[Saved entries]
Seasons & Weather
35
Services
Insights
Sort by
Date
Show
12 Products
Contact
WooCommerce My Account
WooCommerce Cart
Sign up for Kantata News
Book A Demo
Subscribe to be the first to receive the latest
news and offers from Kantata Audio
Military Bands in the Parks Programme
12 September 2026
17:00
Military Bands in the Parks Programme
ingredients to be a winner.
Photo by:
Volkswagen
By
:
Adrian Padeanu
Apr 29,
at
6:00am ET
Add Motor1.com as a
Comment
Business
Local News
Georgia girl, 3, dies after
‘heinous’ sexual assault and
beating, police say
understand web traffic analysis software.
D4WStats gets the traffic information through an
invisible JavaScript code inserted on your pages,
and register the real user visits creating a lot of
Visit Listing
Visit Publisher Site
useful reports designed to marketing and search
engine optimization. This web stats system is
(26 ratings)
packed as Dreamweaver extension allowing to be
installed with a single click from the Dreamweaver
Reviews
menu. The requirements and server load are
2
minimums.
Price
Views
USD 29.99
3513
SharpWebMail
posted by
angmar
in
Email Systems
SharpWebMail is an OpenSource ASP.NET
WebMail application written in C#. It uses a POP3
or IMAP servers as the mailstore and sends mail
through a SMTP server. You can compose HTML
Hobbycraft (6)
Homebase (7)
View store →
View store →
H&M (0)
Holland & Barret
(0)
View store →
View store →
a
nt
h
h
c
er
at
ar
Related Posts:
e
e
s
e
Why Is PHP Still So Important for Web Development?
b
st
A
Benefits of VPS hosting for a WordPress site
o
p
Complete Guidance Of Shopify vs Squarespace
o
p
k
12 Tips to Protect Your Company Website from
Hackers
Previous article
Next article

◆ Work item
Reproduce all data above, unchanged.

◆ Result of the exercise
Seasons & Weather
35
Services
Insights
Sort by
Date
Show
12 Products
Contact
WooCommerce My Account
WooCommerce Cart
Sign up for Kantata News
Book A Demo
Subscribe to be the first to receive the latest
news and offers from Kantata Audio
Military Bands in the Parks Programme
12 September 2026
17:00
Military Bands in the Parks Programme
ingredients to be a winner.
Photo by:
Volkswagen
By
:
Adrian Padeanu
Apr 29,
at
6:00am ET
Add Motor1.com as a
Comment
Business
Local News
Georgia girl, 3, dies after
‘heinous’ sexual assault and
beating, police say
understand web traffic analysis software.
D4WStats gets the traffic information through an
invisible JavaScript code inserted on your pages,
and register the real user visits creating a lot of
Visit Listing
Visit Publisher Site
useful reports designed to marketing and search
engine optimization. This web stats system is
(26 ratings)
packed as Dreamweaver extension allowing to be
installed with a single click from the Dreamweaver
Reviews
menu. The requirements and server load are
2
minimums.
Price
Views
USD 29.99
3513
SharpWebMail
posted by
angmar
in
Email Systems
SharpWebMail is an OpenSource ASP.NET
WebMail application written in C#. It uses a POP3
or IMAP servers as the mailstore and sends mail
through a SMTP server. You can compose HTML
Hobbycraft (6)
Homebase (7)
View store →
View store →
H&M (0)
Holland & Barret
(0)
View store →
View store →
a
nt
h
h
c
er
at
ar
Related Posts:
e
e
s
e
Why Is PHP Still So Important for Web Development?
b
st
A
Benefits of VPS hosting for a WordPress site
o
p
Complete Guidance Of Shopify vs Squarespace
o
p
k
12 Tips to Protect Your Company Website from
Hackers
Previous article
Next article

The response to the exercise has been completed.